Scrapy：爬取steam热门游戏资料

2022-05-01 Python PV:

有段时间没有做爬虫程序了，正好想起来还没有写过scrapy框架的博客，写个scrapy爬虫进行总结和回顾。本文代码已上传至github：https://github.com/elbadaernU404/steamgames

1.Scrapy简介

搜索scrapy，可以很轻松的找到Scrapy的官方网站，正如其首页所描述的那样，scrapy是一款快速且强力的多线程异步爬虫框架，适合对静态页面（不配置中间件的情况下）的信息进行高速且大面积、高层次的抓取，避免了传统爬虫并发爬取网站数据的局限性，仅需要少量的代码即可完成爬虫工作，是一项高效率的主流爬虫工具。

Scrapy

2.Scrapy框架原理

进入scrapy官网，可以找到官方文档中对框架最新的描述如下：

Scrapy运行结构
官方文档

总结后就是：
scrapy框架中共包括了引擎（Scrapy Engine）、Item 字段、调度器（Scheduler）、调度中间件（Scheduler Middewares）、下载器（Downloader）、下载器中间件（Downloader Middlewares）、爬虫程序（Spiders）、爬虫中间件（Spider Middlewares）和管道（Pipeline）

1.scrapy引擎会从爬虫程序中获取初始请求；
2.scrapy引擎通过调度器（Scheduler）调度Requests并要求获取下一个Requests；
3.调度器将下一个请求返回至scrapy引擎；
4.scrapy引擎通过下载中间件将请求发送到下载器（Downloader）当中，完成一次下载后下载器会生成Response并发送给scrapy引擎；
5.scrapy引擎接受下载器的Response交给爬虫程序。爬虫完成对Response的处理后，将抓取的数据和新的Requests返回给scrapy引擎，scrapy引擎将数据处理完毕后交给Item管道，再将处理的请求发送给调度器，执行下一轮工作；
6.重复上述步骤，直到不再有来自调度器的请求，爬虫程序结束。

3.制作Scrapy爬虫程序

3.1 目标网站：Steam商店<s.team>

完整域名：https://store.steampowered.com/
steam平台官网

3.2 目标数据

爬虫要提取的数据为Steam商店中全球热销榜中的游戏信息，包括：
· 游戏名称
· 链接
· 发售日期
· 好评率
· 折扣
· 价格（原价、折扣价，因为挂了梯子所以货币显示的是新台币）

Steam热销榜
Steam游戏链接
检查元素，找到各数据的xpath

获取xpath
可以在chrome浏览器插件xpath helper中验证xpath是否能获取目标数据

xpath helper

3.3 创建Scrapy项目

启动pycharm，在pycharm的终端中进入存放pycharm程序的目录，新建一个项目steamgames。在终端中输入：

scrapy startproject steamgames

项目创建
成功创建项目后，会得到爬虫项目的根目录steamgames文件夹，其中包含有框架已经创建号的python程序：

项目目录

3.4 创建爬虫程序

进入项目目录后，在终端中输入：scrapy genspider test store.steampowered.com

完成对爬虫程序的创建，命名为test

爬虫创建

3.5 程序制作

3.5.1 编写items.py

首先在目录的items.py文件中添加要爬取数据的item字段,对应的信息分别为上述的
· 游戏名称
· 链接
· 发售日期
· 好评率
· 折扣
· 价格（原价、折扣价）

# -*- coding: utf-8 -*-

# Define here the models for your scraped items
#
# See documentation in:
# https://doc.scrapy.org/en/latest/topics/items.html

import scrapy

class SteamgamesItem(scrapy.Item):
    # define the fields for your item here like:
    # name = scrapy.Field()

═══

* 任务说明:
请从末尾接着往下写上面这篇用 Scrapy 爬取 Steam 热销游戏的教程。

已存条目:
═══

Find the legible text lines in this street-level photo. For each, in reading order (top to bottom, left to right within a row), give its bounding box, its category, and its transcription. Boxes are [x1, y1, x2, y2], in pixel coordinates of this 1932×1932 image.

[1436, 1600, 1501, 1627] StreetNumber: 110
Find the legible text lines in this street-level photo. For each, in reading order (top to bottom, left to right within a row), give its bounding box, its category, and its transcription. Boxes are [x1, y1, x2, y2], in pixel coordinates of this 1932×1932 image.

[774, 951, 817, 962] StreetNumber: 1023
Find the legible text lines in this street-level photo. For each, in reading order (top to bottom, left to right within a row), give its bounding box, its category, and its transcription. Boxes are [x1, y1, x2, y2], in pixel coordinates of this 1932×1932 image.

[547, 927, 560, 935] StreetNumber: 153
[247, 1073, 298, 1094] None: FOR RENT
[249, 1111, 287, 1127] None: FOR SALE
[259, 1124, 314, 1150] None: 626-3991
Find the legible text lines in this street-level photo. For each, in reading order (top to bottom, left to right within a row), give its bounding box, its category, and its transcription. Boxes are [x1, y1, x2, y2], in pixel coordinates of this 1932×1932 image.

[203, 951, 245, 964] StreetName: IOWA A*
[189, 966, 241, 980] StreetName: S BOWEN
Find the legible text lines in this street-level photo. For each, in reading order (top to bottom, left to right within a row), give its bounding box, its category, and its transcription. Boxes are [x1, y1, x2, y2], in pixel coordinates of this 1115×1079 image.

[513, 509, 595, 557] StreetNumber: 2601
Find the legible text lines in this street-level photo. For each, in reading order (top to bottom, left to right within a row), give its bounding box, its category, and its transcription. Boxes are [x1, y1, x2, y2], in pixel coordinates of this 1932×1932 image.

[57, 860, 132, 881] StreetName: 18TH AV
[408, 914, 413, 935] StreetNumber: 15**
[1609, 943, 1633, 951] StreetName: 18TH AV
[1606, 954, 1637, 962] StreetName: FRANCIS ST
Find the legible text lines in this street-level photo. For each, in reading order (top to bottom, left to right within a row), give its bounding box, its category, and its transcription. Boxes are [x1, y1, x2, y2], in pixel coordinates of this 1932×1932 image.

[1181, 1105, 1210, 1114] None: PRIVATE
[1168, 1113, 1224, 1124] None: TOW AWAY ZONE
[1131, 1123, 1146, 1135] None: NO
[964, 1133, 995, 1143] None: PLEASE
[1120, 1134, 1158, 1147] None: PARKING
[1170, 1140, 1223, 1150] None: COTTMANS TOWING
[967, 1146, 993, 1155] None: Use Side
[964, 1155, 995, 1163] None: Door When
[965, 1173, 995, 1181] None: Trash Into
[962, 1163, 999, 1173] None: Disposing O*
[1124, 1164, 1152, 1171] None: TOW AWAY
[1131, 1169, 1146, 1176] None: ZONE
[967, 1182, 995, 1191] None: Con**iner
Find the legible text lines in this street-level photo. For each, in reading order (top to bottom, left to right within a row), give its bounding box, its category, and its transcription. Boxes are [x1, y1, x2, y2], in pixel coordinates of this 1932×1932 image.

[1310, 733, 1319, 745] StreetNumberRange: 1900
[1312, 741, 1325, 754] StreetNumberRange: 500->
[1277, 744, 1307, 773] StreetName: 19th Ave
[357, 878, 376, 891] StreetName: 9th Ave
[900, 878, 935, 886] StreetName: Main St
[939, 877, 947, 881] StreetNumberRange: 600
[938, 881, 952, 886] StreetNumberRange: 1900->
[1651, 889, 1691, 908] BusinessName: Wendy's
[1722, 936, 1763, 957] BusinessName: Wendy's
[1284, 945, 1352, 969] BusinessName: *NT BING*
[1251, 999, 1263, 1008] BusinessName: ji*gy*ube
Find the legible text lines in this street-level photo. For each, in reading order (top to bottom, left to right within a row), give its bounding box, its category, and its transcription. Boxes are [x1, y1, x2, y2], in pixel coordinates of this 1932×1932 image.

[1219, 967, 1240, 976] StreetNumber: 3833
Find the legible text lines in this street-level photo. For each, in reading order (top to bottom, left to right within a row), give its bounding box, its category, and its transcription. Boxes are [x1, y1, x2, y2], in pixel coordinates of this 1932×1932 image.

═══

* 答案:
    name = scrapy.Field()

    link = scrapy.Field()

    time = scrapy.Field()

    evaluate = scrapy.Field()

    discount = scrapy.Field()

    price = scrapy.Field()
    #pass

3.5.2 修改settings.py

首先因为是学习用途，关闭遵守robots协议

robots协议全称“网络爬虫排除标准”，又称爬虫协议、机器人协议等，它规定着搜索引擎抓取网站时所能抓取的内容，是网络爬虫爬行网站时第一个需要访问的文件，该文件位于网站的根目录下，文件名是robots.txt，主要用于保护网站的隐私，来防止网站重要的信息被泄露，对网站安全起到一定的作用。

1	ROBOTSTXT_OBEY = False

接下来启用管道程序，用于后续的数据存储。其中数字“300”表示每个管道执行的优先级，数字越小优先级越高，一般不超过1000

1
2
3

ITEM_PIPELINES = {
   'steamgames.pipelines.SteamgamesPipeline': 300,
}

3.5.3 scrapy shell

可以通过scrapy shell + “linkurl”的方式进入scrapy shell，对项目进行测试，如测试使用的xpath是否正常获得了值（未受到反爬手段影响）

这里在终端中输入scrapy shell “https://store.steampowered.com/search/?filter=globaltopsellers&os=win"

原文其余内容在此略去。